Pusat Bandar Utara Selayang , 160619 (6 Painters : 4 Wheels), 2016

4K Ultra HD video, duration 61 minutes; acrylic on jute, 110 x 210 cm; C-type photography paper, 24 x 42.4cm

Three Bicycle Wheels, 2016

Acrylic paint, bicycle wheel, stainless steel, 155 x 64 x 64 cm.

Two Bicycle Wheels, 2016

Acrylic paint, bicycle wheel, stainless steel, 155 x 64 x 64 cm.

Bicycle Wheels I-IV, 2016

Acrylic paint, bicycle wheel, stainless steel.

Hings installation02
Installation view. Reciprocity, 16 – 31 August 2016, Richard Koh Fine Art, Kuala Lumpur

It seems that the experience of first encountering art is an “alien encounter” to those which art and life might not seem parallel and relevant. I equate encountering art as a moment as mind-altering as when a newborn first encounters color or an infant exploring color to paint for the very first time.
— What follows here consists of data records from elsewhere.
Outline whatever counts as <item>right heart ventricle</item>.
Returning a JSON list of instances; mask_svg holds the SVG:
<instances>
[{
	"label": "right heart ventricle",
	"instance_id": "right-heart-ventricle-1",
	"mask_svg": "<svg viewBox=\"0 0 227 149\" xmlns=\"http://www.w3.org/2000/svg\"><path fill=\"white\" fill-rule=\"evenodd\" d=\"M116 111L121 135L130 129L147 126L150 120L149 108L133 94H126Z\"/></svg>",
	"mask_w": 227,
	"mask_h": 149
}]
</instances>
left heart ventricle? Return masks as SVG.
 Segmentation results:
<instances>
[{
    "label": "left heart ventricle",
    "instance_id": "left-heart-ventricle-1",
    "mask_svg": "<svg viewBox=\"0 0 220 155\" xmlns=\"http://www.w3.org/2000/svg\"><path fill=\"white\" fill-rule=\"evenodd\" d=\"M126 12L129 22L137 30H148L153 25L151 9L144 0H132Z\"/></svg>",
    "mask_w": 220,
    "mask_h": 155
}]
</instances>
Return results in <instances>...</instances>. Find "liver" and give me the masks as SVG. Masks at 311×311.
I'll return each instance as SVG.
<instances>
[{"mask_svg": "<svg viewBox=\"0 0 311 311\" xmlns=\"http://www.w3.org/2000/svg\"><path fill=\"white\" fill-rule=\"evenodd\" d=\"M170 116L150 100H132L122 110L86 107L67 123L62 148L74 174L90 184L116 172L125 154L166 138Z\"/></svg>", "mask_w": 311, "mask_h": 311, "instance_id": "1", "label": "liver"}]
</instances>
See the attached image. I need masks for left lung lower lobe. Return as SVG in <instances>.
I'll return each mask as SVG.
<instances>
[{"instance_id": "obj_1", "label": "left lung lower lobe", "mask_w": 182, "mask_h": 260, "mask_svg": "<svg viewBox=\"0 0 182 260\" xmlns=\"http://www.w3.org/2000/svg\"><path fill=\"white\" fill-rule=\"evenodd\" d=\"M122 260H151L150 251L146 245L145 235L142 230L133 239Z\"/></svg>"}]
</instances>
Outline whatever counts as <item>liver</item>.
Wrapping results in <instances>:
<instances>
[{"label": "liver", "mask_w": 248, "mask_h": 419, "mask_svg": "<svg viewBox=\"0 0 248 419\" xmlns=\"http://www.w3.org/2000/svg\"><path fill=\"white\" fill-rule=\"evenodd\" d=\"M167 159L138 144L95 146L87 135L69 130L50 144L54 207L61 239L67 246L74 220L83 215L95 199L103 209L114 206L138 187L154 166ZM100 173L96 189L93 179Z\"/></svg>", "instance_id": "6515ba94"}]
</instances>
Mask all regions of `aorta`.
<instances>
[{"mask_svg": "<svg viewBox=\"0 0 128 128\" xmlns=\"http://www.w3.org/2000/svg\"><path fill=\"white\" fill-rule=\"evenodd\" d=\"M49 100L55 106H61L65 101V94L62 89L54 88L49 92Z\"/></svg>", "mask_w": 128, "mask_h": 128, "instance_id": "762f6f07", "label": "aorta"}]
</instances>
Revisiting a collective art project in which I was a member of whilst in Sarawak, we aimed to bring art-making to children living in the rural areas. My current works are a reinforced idea of such, one which results in an orchestration of “occupying” the streets in Kuala Lumpur. I constructed my own “alien situation”, armed by canvas and wheels for painting, the encounter of art and the experiences of everyday life are invoked through my invitation of by-passers to apply paint on the surface. Replacing the brush, I built a bicycle-trolley-bloomlike tool to be used as a brush, invoking a familiarity of daily labour-acts like sweeping, cycling, pushing and pulling, deeming the act of daily labour as an artmaking process. I sought to breakdown their idea of supremacy in “art” through an experience free of the institutive burden.

Set against the busy streets of Kuala Lumpur, I chose locations where immigrant communities emerged. Being an “alien” to immigrant communities, I occupied “their territory” with a canvas, juxtaposing my identity as a local to the nation and a foreigner to a foreign community, I introduced art as a mediator of the situation. These by-passers, who were initially engaged as observers, were later invited to collaborate as painters. In exchange of their “labour”, they are prompted with a new social interaction through this role-play. The role of chance in this situation, reshuffles and recontextualizes the identity of the “foreigner”, the “labour” and the “painter”. With the regimentation of the wheel as brush, the tracks of colors on the canvas weave a chaotic abstraction like a city map, animating the trace of life while mapping a crowdsourced expression and its interconnection.